Пили херес от «Молдвинпрома» и горькую настойку «Зубровка», с суровым зубром на этикетке.
— А как же коньяк? — шепотом спросил я у Феликса, когда он залихватски замахнул стопку настойки и потянулся за сосиской, чтобы закусить.
— Традиция, Иван, такова традиция! — ответил Феликс. — Уже почти двадцать лет мы собираемся, и напитки всегда были только эти, и никакие другие.
— Не поспоришь... — пробормотал я. — Но ведь у традиции должна быть причина? Почему-то же так сложилось?
— Это с клуба водников повелось, — через стол ответил кудрявый бард без гитары. — Мы же как сдружились? Пришли учиться ходить под парусом на катамаранах. Ездили вместе на ралли во студенчестве, собирались вместе чинить наши «альбатросы», баллоны заклеивать, заплаты на паруса пришивать.

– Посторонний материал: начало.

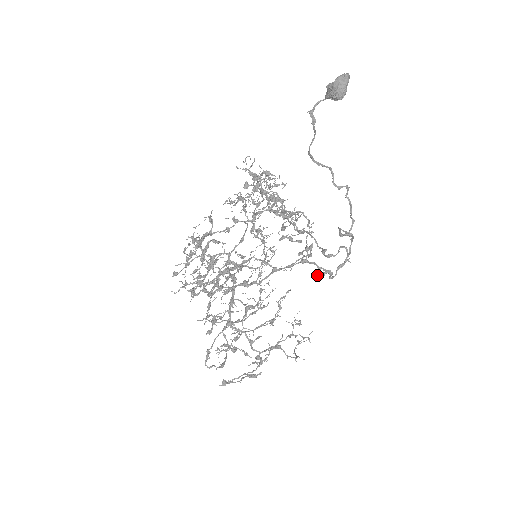
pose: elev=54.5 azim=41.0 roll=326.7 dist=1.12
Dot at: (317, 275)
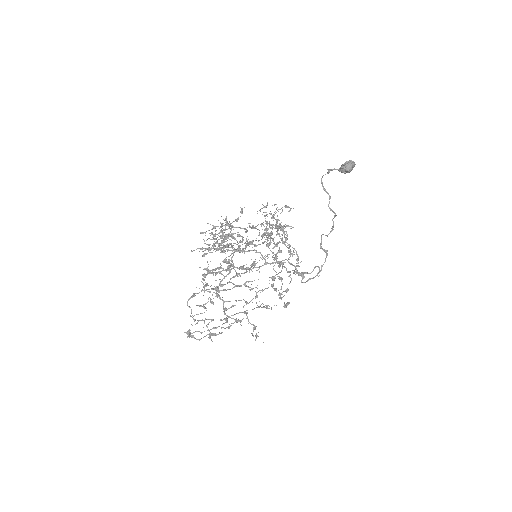
Dot at: (294, 272)
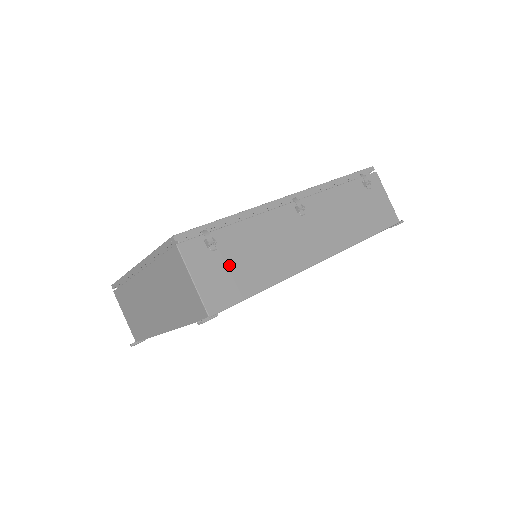
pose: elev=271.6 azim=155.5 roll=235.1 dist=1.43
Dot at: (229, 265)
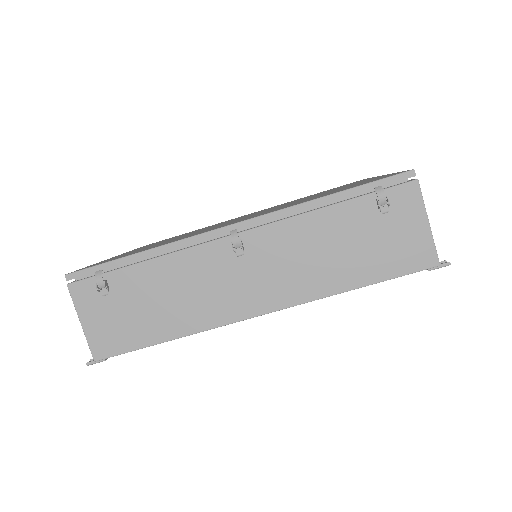
Dot at: (125, 311)
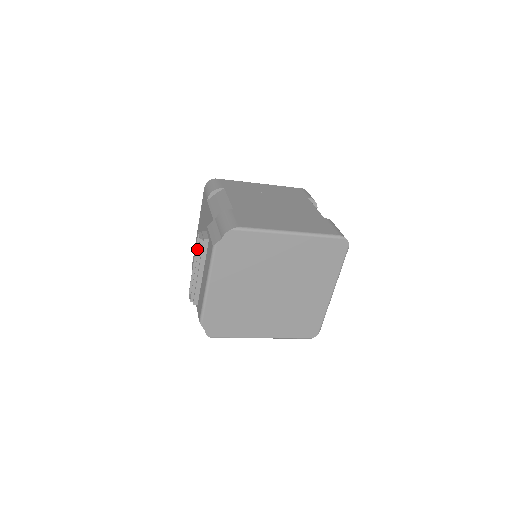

— Хм, не знал, что вы любители парусного спорта! — сказал я.
— Да никакие мы не любители, — отмахнулся кучерявый. Поигрались чуток и перестали. Гриша был самым крепким орешком, года три еще занимался после того, как все мы бросили уже. Унесли из парусного кружка самое ценное, что было можно — людей!

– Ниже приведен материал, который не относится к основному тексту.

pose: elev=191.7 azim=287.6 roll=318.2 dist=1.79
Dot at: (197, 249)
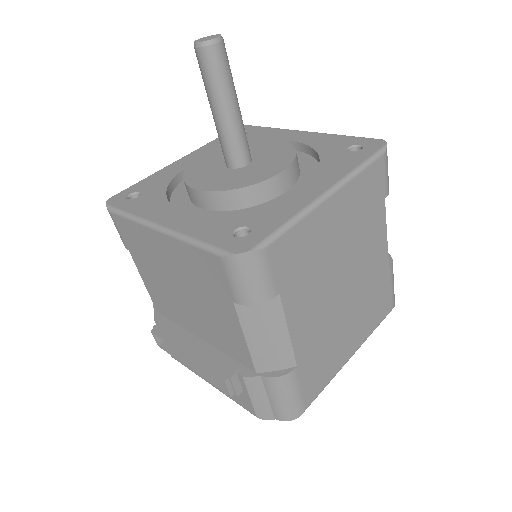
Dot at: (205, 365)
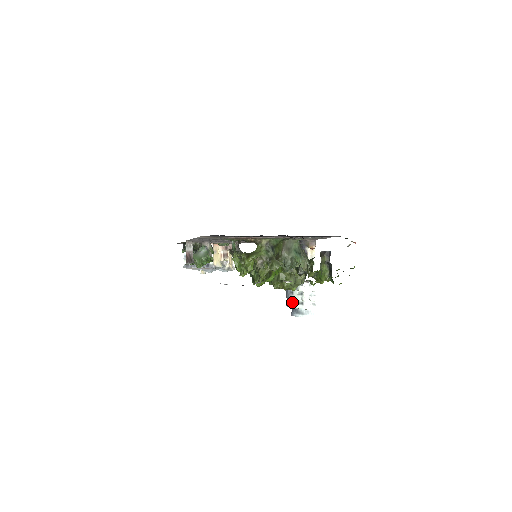
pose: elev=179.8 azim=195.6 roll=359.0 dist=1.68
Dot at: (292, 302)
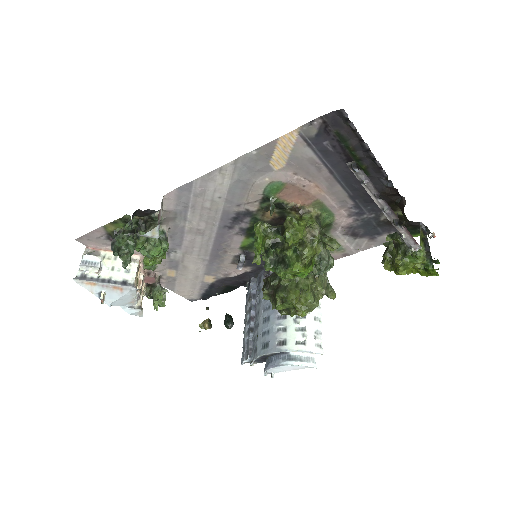
Dot at: (284, 342)
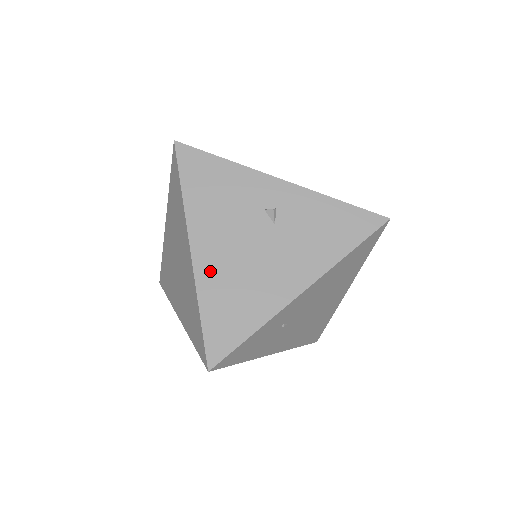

— Отличная история, — усмехнулся я. — Только херес и зубровка-то тут при чем?
— Это у нас были напитки посвящения в водники, — вступил в разговор «мафиозо». — Нужно было одну выпить, второй запить. И не перепутать.

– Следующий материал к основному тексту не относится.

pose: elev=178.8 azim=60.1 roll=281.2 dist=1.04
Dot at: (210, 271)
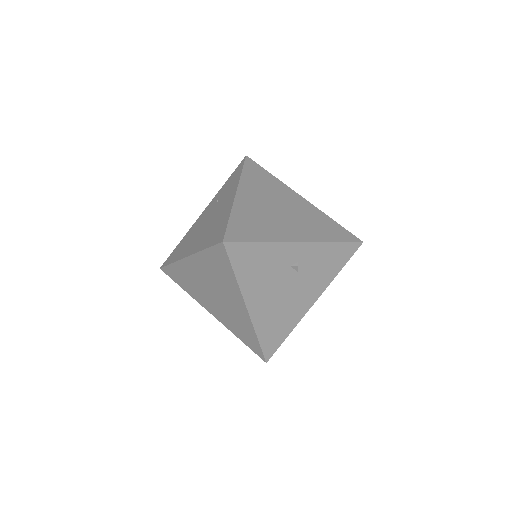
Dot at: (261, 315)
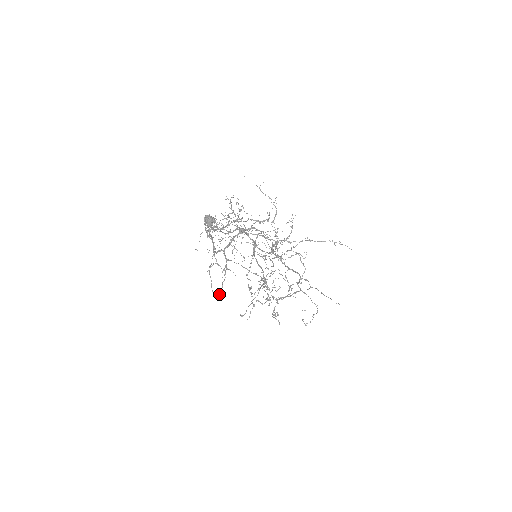
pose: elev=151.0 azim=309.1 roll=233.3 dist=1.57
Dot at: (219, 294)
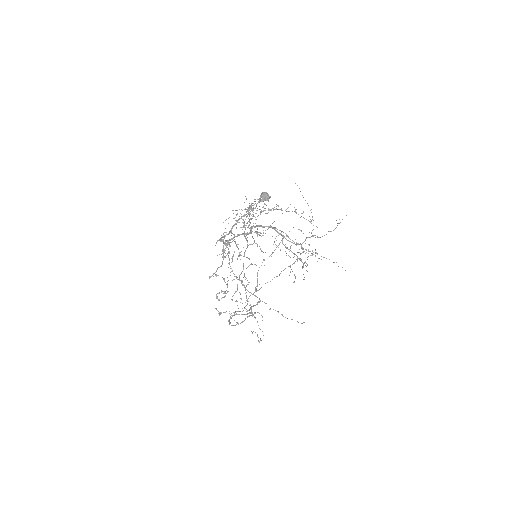
Dot at: (209, 278)
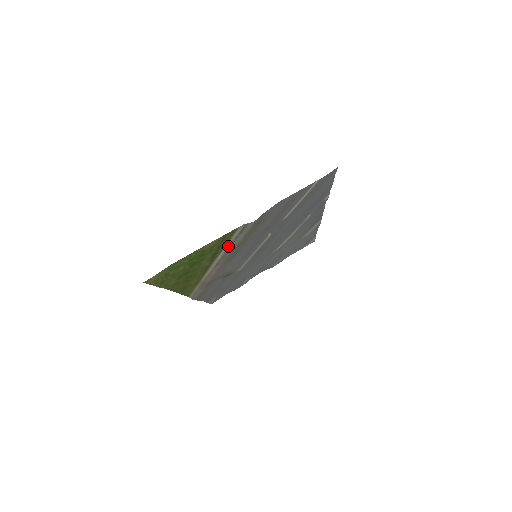
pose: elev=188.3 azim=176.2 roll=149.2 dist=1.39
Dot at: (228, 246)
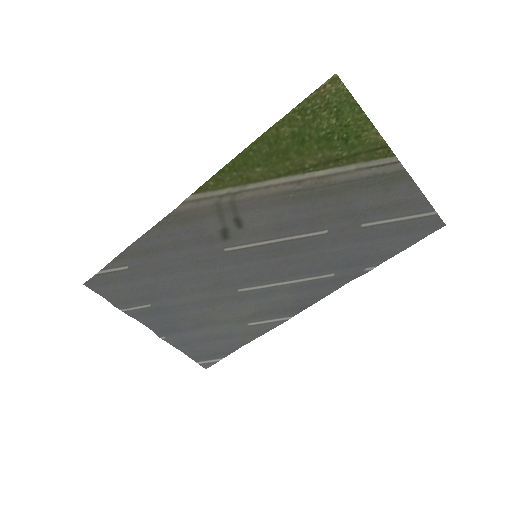
Dot at: (348, 169)
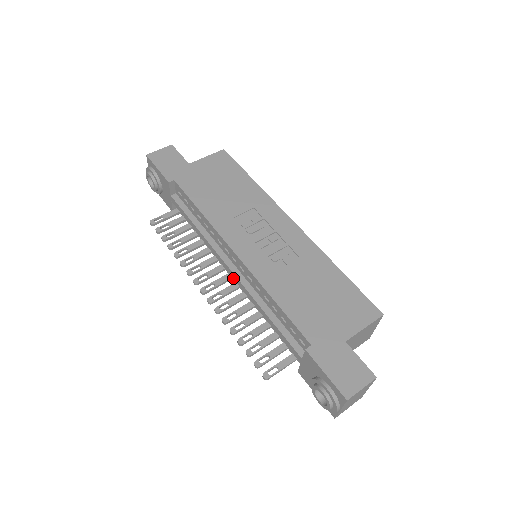
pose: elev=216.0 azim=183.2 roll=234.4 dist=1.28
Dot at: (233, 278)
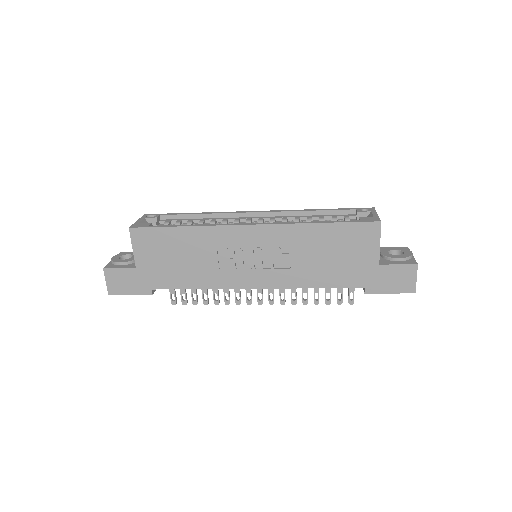
Dot at: occluded
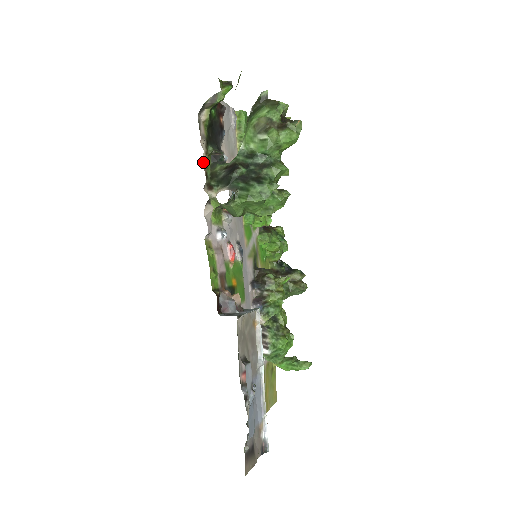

Компания расхохоталась, все заговорили одновременно, припоминая истории с перепутываниями, с умением и навыком пить медицинский спирт в особенно экстремальных условиях сплава по горной реке, спорить, какая зубровка более настоящая, и должна ли внутри бутылки плавать травинка.
Рыжебородый, наконец, покинул свое кухонный алтарь и внес в студию противень с запеченным под сыром мясом.
Сел он от меня в другом конце стола, но иногда поглядывал. Довольно дружелюбно.
За едой обсуждали политику. Буквально вчера в США выбрали нового президента — Рональда Рейгана.
— Это каким местом нужно думать, чтобы актеришку какого-то выбрать, а? Еще и третьесортного наверняка!
— А что это третьесортного? Ты может еще и фильмы с ним видел?
— Ни одного! А был бы знаменитый, наверняка бы видел.
— А вы представьте, если бы у нашим генсеком стал Миронов!
— Лучше Никулин тогда!
— Никулина жалко!
— А Миронова нет? Нееет, пусть лучше в кино снимается. Каждый должен заниматься своим делом.
— Сиськимасиськи, — хохотнул красномордый. — Кстати, анекдот свежий хотите? Что такое: четыре ноги, сорок зубов? — Крокодил. — А сорок ног, четыре зуба? — Брежневское политбюро.
— А я другой анекдот знаю! — заявил рыжебородый. — Леонид Ильич, какое у вас хобби?
— За двадцать сантиметров будет!
— Да нет, я имею в виду ваше увлечение!
— А, собираю о себе интересные анекдоты.
— И какие успехи?
— Уже три с половиной лагеря собрал.
Смех стал громче.
— Так, товарици! — хозяин студии поднялся во весь свой долговязый рост и погремел мешочком с деревянными бочонками. — Пока все мы на ногах и с головой, надо сыграть в лото.
Суть игры я примерно помнил. Мне сунули картонную карточку с цифрами в разных квадратах. Теперь ведущий будет доставать из мешочка бочонки и озвучивать номер. А если этот номер есть на моей картонки, нужно было как можно быстрее это выкрикнуть, чтобы забрать бочонок себе. Побеждает тот, кто первым закроет все числа на своей картонке.